Given a document, is it an original?
This task is divided into source retrieval and text alignment. Source retrieval is about searching for likely sources of a suspicious document. Text alignment is about matching passages of reused text between a pair of documents.
Given a document, who wrote it?
This task focuses on authorship verification and methods to answer the question whether two given documents have the same author or no. This question accurately emulates the real-world problem that most forensic linguists face every day.
Given a document, what're its author's traits?
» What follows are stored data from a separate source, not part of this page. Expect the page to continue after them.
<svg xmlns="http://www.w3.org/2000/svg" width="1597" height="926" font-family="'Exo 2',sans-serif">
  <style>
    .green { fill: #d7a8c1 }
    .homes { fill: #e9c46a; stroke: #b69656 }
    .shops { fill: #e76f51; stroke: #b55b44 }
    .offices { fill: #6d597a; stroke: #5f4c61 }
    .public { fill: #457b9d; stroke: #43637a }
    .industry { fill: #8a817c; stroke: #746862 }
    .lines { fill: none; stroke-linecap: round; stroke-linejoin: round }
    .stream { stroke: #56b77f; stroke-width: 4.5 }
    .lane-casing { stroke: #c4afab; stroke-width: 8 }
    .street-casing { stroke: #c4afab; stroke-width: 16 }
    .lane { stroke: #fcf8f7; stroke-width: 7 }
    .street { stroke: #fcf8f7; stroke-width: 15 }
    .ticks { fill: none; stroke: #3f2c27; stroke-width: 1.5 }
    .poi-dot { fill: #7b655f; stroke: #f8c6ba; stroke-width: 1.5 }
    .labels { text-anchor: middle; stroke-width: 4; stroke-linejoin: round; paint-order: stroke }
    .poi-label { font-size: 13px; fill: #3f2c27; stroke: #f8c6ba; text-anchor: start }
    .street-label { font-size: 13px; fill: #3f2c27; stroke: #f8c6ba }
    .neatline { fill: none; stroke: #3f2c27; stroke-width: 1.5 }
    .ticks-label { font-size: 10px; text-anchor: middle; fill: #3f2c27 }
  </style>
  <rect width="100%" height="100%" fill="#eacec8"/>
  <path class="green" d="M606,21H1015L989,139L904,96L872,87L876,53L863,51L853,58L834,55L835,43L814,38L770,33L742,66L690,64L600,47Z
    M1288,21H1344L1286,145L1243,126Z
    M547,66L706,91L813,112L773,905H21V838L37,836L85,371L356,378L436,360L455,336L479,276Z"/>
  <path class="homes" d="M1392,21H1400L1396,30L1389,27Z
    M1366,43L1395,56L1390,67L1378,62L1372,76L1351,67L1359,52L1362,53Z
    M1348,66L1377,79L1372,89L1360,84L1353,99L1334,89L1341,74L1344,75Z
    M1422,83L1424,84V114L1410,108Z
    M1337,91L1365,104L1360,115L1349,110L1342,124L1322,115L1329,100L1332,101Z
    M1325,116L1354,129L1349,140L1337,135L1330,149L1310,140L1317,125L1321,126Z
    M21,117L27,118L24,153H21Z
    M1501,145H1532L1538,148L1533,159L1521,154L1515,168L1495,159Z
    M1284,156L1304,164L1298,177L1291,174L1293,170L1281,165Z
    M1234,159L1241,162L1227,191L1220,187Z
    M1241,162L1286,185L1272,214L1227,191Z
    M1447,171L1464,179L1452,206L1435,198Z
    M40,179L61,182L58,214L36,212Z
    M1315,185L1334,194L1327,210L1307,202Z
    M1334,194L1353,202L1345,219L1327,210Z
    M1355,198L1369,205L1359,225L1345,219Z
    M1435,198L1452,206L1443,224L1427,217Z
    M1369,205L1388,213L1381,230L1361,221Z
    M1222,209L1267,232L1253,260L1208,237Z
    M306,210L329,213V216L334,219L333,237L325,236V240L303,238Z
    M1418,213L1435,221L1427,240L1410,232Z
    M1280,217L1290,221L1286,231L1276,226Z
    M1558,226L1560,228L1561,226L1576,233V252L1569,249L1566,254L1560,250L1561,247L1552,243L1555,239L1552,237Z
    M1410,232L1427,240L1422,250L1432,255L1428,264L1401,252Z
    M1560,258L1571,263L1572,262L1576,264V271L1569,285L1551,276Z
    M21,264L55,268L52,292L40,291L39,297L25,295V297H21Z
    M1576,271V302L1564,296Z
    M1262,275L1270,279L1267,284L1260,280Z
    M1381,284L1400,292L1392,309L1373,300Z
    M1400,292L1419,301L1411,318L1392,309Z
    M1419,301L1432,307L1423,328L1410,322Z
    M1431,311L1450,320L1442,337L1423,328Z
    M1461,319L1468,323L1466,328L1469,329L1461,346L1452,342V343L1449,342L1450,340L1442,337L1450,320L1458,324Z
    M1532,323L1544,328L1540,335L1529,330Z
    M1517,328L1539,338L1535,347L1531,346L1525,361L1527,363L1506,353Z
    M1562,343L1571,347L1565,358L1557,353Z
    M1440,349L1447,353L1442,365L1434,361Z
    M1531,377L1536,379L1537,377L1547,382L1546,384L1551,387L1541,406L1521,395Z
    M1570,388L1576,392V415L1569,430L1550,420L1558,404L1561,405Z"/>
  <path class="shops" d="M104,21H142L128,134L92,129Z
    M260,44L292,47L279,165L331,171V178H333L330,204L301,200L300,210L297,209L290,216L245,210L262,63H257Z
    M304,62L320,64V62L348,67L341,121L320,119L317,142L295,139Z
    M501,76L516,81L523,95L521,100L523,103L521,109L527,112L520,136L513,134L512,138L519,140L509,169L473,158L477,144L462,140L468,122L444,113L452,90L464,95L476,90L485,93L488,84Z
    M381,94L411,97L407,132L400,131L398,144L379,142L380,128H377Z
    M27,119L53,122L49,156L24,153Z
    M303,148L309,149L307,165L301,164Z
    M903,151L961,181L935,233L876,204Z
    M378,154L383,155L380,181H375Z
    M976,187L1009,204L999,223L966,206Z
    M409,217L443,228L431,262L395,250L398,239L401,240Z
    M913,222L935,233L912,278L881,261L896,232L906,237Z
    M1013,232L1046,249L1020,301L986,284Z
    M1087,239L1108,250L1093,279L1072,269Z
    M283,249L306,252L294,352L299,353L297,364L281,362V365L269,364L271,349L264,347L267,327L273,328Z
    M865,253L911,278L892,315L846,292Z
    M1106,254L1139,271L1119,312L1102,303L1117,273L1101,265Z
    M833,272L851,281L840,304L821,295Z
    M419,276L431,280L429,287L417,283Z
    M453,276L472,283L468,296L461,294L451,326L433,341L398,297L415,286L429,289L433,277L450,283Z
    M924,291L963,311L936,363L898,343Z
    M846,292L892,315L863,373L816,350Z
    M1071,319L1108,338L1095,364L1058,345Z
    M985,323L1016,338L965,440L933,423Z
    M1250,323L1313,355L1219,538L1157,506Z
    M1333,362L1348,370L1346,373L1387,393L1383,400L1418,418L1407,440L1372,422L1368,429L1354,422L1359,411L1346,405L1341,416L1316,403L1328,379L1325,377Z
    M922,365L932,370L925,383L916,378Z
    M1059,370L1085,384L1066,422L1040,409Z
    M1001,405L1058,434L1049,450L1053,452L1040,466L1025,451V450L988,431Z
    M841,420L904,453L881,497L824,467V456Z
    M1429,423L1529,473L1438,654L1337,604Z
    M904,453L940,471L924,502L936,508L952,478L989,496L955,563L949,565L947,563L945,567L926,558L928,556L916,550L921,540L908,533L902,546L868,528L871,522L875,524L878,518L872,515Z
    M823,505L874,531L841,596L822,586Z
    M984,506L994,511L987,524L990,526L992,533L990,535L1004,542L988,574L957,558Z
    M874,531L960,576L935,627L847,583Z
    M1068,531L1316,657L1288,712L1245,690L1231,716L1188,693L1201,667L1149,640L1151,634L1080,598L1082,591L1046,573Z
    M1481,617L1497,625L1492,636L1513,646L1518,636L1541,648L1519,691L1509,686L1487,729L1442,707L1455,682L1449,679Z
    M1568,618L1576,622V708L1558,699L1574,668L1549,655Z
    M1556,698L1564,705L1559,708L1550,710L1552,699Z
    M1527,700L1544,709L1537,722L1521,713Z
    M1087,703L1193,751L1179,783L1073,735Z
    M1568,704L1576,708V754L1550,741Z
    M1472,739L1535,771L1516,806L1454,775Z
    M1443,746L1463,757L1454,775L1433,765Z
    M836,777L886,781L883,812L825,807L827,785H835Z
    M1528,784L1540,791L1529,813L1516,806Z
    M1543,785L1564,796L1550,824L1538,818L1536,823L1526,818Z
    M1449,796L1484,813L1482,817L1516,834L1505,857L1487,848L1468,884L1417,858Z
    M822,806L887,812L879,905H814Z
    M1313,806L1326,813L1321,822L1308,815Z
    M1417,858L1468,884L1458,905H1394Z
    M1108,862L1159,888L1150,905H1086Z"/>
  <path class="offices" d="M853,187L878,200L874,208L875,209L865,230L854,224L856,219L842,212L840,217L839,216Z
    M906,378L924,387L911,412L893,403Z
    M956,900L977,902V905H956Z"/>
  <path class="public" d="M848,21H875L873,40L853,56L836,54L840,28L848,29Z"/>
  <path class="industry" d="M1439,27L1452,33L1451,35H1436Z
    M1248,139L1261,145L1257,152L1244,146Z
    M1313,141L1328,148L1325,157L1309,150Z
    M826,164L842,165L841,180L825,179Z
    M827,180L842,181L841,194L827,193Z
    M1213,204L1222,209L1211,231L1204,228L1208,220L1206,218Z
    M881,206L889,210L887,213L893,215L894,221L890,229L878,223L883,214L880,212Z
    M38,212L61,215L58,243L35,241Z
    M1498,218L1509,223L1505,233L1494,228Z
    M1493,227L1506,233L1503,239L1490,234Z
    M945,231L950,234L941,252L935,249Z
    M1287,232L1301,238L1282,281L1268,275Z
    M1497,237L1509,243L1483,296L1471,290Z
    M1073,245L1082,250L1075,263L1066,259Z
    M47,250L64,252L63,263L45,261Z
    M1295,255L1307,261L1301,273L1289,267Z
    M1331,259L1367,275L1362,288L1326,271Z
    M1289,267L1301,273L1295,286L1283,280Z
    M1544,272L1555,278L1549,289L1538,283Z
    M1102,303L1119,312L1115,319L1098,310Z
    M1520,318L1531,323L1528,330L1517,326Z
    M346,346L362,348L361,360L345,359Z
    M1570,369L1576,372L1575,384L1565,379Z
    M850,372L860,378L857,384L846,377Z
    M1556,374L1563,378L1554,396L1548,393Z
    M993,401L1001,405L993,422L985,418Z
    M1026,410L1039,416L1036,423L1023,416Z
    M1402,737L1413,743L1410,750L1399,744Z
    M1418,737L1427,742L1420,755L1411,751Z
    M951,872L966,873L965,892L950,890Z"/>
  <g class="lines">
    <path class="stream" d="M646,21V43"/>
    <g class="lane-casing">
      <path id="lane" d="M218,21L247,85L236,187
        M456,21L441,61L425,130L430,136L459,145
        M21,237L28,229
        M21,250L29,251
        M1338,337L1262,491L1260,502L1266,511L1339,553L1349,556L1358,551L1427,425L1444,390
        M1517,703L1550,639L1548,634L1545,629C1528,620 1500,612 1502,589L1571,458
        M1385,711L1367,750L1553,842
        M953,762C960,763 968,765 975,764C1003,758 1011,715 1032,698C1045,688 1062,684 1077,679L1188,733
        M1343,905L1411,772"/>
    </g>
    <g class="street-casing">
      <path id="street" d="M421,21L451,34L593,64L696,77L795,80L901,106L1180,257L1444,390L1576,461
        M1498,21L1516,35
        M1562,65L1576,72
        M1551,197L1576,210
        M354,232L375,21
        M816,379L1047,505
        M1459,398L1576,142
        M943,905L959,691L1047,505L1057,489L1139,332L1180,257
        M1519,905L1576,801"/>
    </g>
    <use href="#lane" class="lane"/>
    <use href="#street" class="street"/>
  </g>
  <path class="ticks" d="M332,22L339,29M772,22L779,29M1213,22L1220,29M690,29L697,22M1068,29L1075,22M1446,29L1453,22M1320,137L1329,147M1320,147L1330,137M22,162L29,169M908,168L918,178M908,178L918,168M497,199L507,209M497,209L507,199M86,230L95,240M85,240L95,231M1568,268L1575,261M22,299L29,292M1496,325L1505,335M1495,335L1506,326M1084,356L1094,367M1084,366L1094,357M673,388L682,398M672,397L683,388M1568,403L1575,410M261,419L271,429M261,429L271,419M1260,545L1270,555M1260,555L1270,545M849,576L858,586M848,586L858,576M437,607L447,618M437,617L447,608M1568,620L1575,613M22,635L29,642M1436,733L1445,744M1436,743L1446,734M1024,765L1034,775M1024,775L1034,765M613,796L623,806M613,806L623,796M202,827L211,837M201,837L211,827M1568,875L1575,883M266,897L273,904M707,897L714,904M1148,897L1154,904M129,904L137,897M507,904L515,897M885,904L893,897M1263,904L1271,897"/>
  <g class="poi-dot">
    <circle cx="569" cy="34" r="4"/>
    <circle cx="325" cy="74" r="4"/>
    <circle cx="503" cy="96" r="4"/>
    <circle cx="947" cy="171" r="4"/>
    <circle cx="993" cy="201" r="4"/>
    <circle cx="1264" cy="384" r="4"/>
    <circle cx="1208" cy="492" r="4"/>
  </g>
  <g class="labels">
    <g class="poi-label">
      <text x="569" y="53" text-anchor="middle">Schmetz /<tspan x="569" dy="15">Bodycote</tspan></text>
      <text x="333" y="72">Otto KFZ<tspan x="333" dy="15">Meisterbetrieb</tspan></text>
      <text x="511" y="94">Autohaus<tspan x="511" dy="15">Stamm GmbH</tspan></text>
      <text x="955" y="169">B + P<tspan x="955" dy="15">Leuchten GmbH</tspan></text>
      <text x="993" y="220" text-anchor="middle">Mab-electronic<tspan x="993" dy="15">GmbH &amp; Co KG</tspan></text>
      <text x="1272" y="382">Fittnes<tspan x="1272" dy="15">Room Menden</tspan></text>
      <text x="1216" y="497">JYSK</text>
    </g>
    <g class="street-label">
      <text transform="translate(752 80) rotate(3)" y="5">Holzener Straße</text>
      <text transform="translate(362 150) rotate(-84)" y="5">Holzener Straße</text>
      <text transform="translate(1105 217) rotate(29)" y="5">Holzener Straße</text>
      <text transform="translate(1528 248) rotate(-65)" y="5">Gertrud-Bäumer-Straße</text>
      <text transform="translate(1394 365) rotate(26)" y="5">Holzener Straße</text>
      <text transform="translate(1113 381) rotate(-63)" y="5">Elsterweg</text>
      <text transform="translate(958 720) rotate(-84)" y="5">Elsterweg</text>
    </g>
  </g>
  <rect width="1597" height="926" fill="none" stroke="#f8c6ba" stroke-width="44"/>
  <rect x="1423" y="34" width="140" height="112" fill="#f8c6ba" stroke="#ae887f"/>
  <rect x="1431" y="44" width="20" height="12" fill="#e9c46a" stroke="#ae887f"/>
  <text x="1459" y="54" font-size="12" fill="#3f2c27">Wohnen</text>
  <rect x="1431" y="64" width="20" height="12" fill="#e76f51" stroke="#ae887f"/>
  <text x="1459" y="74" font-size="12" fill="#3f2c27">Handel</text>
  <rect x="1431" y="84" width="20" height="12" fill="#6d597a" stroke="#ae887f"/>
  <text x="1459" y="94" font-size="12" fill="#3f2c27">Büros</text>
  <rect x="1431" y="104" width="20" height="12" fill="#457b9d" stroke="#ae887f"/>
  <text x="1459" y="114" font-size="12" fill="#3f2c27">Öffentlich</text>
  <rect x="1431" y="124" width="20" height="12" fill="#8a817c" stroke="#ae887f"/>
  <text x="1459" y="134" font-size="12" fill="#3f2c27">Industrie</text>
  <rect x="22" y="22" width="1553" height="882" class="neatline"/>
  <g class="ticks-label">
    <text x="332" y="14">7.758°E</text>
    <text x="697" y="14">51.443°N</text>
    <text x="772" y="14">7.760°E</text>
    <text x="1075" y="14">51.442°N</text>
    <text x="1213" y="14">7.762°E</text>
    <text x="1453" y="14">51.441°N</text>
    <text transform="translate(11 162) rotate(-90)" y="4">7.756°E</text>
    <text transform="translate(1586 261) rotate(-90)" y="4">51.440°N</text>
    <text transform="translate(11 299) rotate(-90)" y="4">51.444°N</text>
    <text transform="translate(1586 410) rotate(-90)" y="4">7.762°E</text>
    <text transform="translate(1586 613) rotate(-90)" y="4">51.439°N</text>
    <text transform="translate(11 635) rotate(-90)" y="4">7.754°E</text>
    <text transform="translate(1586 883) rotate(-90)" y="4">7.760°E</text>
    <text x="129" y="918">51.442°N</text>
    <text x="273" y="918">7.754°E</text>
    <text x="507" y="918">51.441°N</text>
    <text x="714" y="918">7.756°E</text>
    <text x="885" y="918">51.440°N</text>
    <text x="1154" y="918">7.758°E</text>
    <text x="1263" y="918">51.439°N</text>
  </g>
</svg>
This task is concerned with predicting an author's demographics from her writing. For example, an author's style may reveal her age, gender, and personality.
Italian National Police
To detect deception in communications is a difficult task for humans and a critical issue in police investigations. In fact, no specific signs of deception, such as the Pinocchio's growing nose, have never been clearly identified, even though several approaches have been developed in order to unmask liars and the false information they convey. The speech will examine the problem in the perspective of police practices, from collection to evaluation of testimonies. The contribution of different techniques and technologies for testimonies' analysis will be discussed, with particular focus on the role of the modern stylometry, as many studies in literature suggest that the discipline, which exploits computational methods in order to analyze samples of spoken and written language through their stylistic features, can be effectively employed in deception detection.
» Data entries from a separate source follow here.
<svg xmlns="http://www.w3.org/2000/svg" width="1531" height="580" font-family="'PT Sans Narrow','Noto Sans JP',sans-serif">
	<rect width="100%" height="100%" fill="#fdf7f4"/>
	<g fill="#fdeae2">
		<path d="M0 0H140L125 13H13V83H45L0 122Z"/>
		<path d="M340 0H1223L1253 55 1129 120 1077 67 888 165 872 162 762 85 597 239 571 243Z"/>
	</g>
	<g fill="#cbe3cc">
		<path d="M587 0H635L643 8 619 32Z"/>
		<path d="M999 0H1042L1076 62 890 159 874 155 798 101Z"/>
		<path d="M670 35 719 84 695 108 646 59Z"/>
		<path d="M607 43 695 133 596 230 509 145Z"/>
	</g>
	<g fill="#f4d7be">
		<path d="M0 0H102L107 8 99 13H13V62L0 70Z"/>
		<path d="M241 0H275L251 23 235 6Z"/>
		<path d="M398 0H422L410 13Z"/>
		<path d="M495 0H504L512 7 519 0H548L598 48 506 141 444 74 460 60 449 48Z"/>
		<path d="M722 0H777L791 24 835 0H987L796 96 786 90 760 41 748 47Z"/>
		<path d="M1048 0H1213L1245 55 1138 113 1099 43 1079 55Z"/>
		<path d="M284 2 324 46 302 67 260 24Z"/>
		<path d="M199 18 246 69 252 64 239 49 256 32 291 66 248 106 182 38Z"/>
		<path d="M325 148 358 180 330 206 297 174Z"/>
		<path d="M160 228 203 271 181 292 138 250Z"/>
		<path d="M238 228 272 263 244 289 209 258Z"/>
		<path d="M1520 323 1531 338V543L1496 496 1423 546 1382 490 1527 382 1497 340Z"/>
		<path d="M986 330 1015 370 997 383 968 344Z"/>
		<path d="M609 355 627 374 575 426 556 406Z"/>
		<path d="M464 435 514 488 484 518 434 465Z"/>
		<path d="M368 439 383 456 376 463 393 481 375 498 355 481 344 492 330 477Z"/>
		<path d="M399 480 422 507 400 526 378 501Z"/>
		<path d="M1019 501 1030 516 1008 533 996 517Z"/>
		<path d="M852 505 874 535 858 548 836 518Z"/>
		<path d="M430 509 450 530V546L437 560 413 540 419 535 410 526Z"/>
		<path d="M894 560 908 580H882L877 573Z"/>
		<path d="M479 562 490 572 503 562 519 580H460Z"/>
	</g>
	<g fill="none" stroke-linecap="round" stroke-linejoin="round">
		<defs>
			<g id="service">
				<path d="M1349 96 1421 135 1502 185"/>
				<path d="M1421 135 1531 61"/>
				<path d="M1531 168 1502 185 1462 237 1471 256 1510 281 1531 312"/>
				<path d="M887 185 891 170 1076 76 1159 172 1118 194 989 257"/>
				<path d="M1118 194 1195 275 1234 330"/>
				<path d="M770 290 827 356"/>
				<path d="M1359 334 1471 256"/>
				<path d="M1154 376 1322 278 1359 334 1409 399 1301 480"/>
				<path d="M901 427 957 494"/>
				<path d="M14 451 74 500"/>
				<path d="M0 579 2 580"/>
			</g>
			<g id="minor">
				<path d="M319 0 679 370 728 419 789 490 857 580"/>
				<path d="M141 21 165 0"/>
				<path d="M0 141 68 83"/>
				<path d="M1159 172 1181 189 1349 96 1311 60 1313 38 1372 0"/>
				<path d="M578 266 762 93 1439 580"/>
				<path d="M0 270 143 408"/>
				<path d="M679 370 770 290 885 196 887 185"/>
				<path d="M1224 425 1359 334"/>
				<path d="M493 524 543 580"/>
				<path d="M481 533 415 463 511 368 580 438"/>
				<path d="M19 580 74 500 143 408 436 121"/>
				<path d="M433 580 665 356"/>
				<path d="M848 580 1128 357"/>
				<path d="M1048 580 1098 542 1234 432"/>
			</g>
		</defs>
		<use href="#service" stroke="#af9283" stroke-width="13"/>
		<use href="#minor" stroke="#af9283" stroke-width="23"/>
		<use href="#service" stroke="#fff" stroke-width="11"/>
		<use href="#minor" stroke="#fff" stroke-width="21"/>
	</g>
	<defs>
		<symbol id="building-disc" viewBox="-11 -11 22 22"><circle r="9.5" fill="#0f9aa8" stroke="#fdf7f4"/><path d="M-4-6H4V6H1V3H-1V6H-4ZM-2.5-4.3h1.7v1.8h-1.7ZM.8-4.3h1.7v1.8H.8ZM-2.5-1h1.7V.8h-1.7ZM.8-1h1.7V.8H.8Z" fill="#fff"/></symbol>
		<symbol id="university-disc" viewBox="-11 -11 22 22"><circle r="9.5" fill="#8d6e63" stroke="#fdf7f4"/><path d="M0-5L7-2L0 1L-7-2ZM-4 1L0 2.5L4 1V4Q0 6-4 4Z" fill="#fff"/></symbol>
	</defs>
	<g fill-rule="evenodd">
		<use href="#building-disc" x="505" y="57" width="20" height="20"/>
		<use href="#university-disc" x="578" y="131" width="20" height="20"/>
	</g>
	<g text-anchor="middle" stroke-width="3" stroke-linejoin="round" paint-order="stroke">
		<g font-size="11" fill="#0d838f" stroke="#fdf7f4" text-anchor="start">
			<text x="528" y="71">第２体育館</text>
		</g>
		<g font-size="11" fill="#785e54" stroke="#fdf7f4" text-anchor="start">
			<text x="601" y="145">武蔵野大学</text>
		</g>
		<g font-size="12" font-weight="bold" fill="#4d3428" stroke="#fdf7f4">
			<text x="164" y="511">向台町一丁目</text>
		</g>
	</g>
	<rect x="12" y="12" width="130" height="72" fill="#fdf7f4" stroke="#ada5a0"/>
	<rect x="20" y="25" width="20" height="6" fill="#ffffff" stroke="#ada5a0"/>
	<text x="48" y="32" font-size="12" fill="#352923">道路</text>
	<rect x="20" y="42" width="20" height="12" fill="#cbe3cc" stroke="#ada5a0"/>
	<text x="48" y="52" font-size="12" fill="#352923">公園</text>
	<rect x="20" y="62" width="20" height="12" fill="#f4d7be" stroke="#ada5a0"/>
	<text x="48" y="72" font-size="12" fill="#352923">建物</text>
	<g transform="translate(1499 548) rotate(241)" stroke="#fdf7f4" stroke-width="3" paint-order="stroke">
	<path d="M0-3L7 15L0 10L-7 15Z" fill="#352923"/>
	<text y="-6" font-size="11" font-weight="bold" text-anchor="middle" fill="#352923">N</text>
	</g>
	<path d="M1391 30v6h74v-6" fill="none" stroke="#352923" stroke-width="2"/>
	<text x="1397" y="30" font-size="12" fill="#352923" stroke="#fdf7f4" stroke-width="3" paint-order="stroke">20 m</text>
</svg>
Tommaso Fornaciari is a Police Officer Psychologist of Italian National Police. Since 2003 he worked at the Forensic Science Police Service, dealing with crime scene analysis, behavioral analysis and investigative data analysis, mostly regarding bloody murders. With the purpose of supporting the analysis of testimonies, in 2009 he began to attend the PhD school of the Center for Mind/Brain Sciences - CIMeC of the University of Trento, where he carried out a research project in forensic linguistics (Ph.D. in Cognitive and Brain Sciences, 2012). In particular, he applied computational techniques in order to detect deception in transcripts of hearings held in Italian Courts. He is going ahead with research in deception detection and currently he works at the Italian Ministry of Interior, where he is engaged in research and technological innovation for public security.
University of Antwerp
In this talk I will describe recent research within the CLiPS research centre on author profiling: the automatic assignment of demographic and psychological properties to (unknown) authors of text on the basis of linguistic analysis of these texts. I will describe different ways in which the results of this research are currently being applied. In the AMiCA project, the goal is to help moderators of social networks to detect harmful situations in their network. Our case studies concern cyberbullying, pedophile grooming, and suicide announcements. I wil show how profiling information can help achieve these tasks. In addition I will briefly demo the profiling system of Textgain, a spin-off company from CLiPS, and describe some of the applications in which their profiling web services are put to use.
Walter Daelemans (PhD in Computational Linguistics, 1987). Trained as a linguist and psycholinguist at the Universities of Antwerpen and Leuven, he specialized in computational linguistics and held research or teaching posts at the University of Nijmegen, the AI Lab of Vrije Universiteit Brussel, and Tilburg University. Since 1999 he is full professor at the University of Antwerp and research director of CLiPS. His main research interests are in machine learning of language, text analytics, computational stylometry, and computational psycholinguistics.